- DOCUMENT EXTRACT
China and its currency

This “problem” (I use quotes because its only a problem for the US, and quite a gain for china) seems to have been put on a backburner.

China has kept its currency, the Renminbi or also known as the yuan pegged to the US dollar.  This means that the currency rises and falls in value with the US dollar.

Because the currency is kept undervalued with the dollar, China has become the manufacturing outsourcing capital of the world.  China is now one of the fastest growing nations, soon I think it will take status as a superpower.  Its economy is growing at extreme rates and the money just keeps flowing into China.  Usually when an economy is doing so well the currency will gain value, but since it is pegged to the USD without a free float it will stay undervalued.

Why the US is up in arms:

-A cheap currency in China means that jobs will be outsourced to China.
-The trade deficit with China will always be huge for the US because the currency is so cheap.

Good for China:
-Steady flow of money into the countries economy because it will always be cheaper than producing in the US/
-Since it is pegged to the dollar, the Chinese don’t ever have to worry about becoming more expensive than domestic manufacturing because the currency is pegged.

China has moved forward and began to peg the yuan to a “basket” of currencies, although that basket is widely unknown.

I think when China is ready to take on its status as a worldwide super power it will unpeg its currency.  I believe that the yuan would gain incredible amount of value just in the first month of trading.  There is so much potential in China but it is being restricted because of the currency peg.

- DATASET EXTRACT
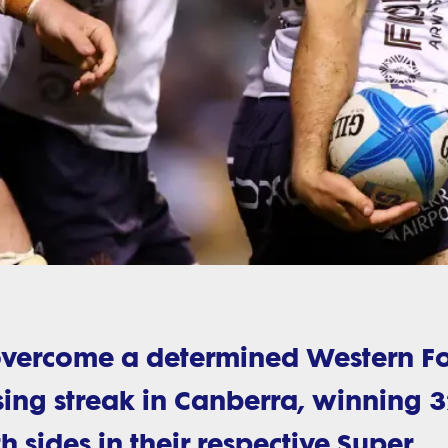
overcome a determined Western F
ing streak in Canberra, winning 3
th sides in their respective Super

- PROBLEM SET
• a. From the post on China's currency, extract the passage that starts at the words "Why the US is" and stops after "is widely unknown.".
• b. Answer these questions from the post on China's currency:
(i) What two names does it give China's currency?
(ii) What has China become because its currency is kept undervalued?
(iii) To what has China begun to peg the yuan?
The listing above comes from a different source than the post on China's currency.

- SOLUTION LIST
• a.
Why the US is up in arms:

-A cheap currency in China means that jobs will be outsourced to China.
-The trade deficit with China will always be huge for the US because the currency is so cheap.

Good for China:
-Steady flow of money into the countries economy because it will always be cheaper than producing in the US/
-Since it is pegged to the dollar, the Chinese don’t ever have to worry about becoming more expensive than domestic manufacturing because the currency is pegged.

China has moved forward and began to peg the yuan to a “basket” of currencies, although that basket is widely unknown.

• b.
(i) The Renminbi, also known as the yuan.
(ii) The manufacturing outsourcing capital of the world.
(iii) A "basket" of currencies.